Description of the task
After finding the line with "M309,930L352,944" in the data below, set down exactly each line through the one with "M21,559L66,590L55,618L21,605Z", inclusive, and stop there.

Extracted information
::::::

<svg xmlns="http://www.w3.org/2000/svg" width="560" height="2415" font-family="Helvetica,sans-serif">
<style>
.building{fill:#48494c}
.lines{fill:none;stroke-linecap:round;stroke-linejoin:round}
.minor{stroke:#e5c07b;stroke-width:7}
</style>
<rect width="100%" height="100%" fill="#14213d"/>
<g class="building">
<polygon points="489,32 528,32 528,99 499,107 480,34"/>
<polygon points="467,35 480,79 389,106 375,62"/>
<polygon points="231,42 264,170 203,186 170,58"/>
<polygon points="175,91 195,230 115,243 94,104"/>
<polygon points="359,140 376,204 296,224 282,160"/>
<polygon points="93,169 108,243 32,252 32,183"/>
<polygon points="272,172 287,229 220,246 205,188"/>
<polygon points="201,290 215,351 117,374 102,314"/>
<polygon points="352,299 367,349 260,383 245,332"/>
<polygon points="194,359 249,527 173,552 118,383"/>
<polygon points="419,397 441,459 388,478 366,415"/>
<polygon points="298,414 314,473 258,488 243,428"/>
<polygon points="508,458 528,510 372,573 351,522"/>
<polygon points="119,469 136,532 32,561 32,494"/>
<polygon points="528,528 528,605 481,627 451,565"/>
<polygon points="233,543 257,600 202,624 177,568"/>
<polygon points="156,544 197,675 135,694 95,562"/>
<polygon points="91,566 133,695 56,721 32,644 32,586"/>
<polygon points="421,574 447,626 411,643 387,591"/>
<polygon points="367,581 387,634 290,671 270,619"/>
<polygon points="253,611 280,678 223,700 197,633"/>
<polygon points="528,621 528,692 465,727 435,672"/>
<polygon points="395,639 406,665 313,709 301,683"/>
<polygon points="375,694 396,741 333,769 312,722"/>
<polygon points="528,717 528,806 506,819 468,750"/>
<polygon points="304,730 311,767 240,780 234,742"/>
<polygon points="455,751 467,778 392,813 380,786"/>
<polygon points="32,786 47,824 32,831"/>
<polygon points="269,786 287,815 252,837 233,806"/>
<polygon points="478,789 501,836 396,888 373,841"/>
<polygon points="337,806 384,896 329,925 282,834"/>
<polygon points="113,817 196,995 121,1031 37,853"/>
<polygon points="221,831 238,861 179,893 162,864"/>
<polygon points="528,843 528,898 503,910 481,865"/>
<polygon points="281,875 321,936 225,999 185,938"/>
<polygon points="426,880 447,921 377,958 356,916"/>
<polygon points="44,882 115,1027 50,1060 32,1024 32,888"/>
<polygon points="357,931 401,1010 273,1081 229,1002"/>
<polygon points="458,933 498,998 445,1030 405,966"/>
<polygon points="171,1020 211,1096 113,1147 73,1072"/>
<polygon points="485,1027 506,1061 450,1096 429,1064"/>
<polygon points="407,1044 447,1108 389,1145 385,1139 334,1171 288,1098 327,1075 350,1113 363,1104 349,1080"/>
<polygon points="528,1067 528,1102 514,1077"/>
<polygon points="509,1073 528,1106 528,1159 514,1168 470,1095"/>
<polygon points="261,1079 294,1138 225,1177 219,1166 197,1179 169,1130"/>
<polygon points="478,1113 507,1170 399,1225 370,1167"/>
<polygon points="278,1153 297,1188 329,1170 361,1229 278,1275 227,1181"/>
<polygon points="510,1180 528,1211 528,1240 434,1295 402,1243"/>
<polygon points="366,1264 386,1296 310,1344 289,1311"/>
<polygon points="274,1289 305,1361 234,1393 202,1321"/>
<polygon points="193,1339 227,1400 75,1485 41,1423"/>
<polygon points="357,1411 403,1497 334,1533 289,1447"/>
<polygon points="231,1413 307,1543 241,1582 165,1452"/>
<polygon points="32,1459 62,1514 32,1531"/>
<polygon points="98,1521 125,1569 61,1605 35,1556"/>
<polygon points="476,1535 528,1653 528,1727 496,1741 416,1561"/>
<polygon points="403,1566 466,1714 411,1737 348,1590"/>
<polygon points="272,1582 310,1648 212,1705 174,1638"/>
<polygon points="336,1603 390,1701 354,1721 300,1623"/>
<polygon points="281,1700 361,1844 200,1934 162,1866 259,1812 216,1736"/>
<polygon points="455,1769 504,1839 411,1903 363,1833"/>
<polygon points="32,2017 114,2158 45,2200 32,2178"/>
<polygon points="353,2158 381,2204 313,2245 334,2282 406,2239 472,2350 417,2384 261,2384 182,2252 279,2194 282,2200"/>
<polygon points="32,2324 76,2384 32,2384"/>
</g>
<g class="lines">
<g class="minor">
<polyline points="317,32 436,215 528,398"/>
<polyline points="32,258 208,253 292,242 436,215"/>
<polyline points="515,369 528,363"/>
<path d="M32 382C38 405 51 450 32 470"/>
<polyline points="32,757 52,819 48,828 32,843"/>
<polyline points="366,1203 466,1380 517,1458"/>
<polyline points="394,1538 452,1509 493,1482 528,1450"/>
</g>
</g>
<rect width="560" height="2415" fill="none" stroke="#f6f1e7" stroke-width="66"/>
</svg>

::::::

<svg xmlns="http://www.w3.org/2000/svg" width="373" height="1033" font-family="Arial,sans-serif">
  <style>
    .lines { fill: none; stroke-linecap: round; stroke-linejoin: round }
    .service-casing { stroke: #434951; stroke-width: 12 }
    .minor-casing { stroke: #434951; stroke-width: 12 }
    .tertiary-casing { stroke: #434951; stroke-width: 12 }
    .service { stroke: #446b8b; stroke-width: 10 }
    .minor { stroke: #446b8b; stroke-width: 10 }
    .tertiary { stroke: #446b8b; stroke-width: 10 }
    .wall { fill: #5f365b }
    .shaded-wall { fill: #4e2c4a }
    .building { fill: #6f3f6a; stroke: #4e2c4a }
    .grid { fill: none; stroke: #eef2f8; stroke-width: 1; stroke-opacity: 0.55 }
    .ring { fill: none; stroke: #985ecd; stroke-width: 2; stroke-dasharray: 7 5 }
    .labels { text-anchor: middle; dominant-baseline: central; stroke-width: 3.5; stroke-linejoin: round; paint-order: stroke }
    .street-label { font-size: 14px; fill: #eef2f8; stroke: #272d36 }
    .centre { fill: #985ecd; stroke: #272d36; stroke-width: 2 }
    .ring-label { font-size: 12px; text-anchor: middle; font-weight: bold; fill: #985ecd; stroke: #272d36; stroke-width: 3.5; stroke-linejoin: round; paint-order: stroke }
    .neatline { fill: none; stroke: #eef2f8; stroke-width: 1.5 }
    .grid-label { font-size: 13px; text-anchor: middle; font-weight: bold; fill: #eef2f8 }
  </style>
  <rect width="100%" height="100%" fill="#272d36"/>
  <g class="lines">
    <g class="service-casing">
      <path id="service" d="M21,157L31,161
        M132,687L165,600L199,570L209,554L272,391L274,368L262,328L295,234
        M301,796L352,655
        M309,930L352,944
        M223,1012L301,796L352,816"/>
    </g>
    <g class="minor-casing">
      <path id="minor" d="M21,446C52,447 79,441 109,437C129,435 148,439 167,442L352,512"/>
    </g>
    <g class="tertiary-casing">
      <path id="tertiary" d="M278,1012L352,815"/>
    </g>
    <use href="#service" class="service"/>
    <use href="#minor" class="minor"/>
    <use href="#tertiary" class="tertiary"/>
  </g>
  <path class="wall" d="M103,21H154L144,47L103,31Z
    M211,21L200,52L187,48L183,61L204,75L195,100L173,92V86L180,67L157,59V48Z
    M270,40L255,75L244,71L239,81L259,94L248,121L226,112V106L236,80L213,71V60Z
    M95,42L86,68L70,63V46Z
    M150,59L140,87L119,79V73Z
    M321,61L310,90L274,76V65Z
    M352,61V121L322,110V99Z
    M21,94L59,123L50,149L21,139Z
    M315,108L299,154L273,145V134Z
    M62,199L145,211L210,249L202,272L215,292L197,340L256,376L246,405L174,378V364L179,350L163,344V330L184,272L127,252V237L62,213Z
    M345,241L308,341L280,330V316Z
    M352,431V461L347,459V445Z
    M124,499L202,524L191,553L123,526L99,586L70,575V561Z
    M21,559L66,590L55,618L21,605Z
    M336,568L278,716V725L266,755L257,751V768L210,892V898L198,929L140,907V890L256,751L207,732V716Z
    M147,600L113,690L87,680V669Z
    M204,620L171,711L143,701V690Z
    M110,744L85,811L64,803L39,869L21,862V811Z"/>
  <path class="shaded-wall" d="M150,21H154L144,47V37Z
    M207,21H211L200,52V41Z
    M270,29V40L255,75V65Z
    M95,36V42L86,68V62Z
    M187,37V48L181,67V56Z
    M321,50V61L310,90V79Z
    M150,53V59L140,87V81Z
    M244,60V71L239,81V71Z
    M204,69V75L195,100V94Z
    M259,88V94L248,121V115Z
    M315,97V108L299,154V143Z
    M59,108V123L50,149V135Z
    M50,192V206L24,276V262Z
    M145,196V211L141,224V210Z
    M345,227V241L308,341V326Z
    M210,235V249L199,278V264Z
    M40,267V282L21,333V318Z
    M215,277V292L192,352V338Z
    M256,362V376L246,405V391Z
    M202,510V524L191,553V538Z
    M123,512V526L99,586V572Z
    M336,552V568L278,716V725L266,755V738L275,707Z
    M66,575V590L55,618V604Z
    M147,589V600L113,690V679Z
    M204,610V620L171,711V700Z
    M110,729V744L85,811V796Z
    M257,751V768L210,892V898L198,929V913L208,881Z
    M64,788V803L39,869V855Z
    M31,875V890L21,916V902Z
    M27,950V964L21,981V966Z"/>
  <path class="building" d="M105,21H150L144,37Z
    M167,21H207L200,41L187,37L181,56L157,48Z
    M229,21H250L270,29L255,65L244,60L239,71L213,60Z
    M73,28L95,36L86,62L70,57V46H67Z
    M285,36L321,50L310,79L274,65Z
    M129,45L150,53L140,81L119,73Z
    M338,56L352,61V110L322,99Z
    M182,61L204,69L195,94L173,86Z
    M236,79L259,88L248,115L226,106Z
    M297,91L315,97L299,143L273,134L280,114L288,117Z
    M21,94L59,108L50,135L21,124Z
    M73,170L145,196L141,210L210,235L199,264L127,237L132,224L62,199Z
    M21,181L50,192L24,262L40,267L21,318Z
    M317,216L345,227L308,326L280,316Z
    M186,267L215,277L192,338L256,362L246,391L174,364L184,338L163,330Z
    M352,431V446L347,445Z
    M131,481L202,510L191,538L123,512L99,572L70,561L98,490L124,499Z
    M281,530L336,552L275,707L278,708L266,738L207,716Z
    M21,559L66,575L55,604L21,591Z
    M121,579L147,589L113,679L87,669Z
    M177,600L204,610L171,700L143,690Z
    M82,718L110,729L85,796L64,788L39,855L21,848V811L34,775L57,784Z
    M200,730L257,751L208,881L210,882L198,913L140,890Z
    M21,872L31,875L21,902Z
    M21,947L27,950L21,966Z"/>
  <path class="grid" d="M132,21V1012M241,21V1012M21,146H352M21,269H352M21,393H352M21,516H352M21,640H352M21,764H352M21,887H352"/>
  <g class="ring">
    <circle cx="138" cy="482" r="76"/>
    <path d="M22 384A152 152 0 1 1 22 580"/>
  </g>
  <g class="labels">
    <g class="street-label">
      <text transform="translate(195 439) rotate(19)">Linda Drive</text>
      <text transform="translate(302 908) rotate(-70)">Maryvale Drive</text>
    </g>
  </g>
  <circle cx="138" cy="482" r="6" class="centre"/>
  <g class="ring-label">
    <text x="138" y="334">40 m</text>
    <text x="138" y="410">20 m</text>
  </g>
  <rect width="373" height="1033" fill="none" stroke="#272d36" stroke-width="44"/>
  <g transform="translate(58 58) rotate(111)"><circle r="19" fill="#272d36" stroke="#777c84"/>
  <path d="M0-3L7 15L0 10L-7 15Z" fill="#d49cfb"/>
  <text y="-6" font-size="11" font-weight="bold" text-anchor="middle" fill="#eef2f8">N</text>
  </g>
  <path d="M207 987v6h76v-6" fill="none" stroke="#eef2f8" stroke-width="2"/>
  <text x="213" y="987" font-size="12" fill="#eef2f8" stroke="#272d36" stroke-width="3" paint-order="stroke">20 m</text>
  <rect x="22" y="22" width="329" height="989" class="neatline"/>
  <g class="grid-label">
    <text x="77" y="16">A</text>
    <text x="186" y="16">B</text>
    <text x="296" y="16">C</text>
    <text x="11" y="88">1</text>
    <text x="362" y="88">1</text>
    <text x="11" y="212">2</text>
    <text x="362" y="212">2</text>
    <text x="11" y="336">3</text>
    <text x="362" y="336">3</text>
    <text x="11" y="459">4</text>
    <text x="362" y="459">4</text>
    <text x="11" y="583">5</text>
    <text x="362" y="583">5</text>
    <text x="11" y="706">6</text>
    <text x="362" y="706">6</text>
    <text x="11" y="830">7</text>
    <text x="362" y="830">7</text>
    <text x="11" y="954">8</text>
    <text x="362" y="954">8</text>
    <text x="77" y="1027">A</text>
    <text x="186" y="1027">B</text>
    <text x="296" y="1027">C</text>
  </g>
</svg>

::::::

Answer for this exercise
        M309,930L352,944
        M223,1012L301,796L352,816"/>
    </g>
    <g class="minor-casing">
      <path id="minor" d="M21,446C52,447 79,441 109,437C129,435 148,439 167,442L352,512"/>
    </g>
    <g class="tertiary-casing">
      <path id="tertiary" d="M278,1012L352,815"/>
    </g>
    <use href="#service" class="service"/>
    <use href="#minor" class="minor"/>
    <use href="#tertiary" class="tertiary"/>
  </g>
  <path class="wall" d="M103,21H154L144,47L103,31Z
    M211,21L200,52L187,48L183,61L204,75L195,100L173,92V86L180,67L157,59V48Z
    M270,40L255,75L244,71L239,81L259,94L248,121L226,112V106L236,80L213,71V60Z
    M95,42L86,68L70,63V46Z
    M150,59L140,87L119,79V73Z
    M321,61L310,90L274,76V65Z
    M352,61V121L322,110V99Z
    M21,94L59,123L50,149L21,139Z
    M315,108L299,154L273,145V134Z
    M62,199L145,211L210,249L202,272L215,292L197,340L256,376L246,405L174,378V364L179,350L163,344V330L184,272L127,252V237L62,213Z
    M345,241L308,341L280,330V316Z
    M352,431V461L347,459V445Z
    M124,499L202,524L191,553L123,526L99,586L70,575V561Z
    M21,559L66,590L55,618L21,605Z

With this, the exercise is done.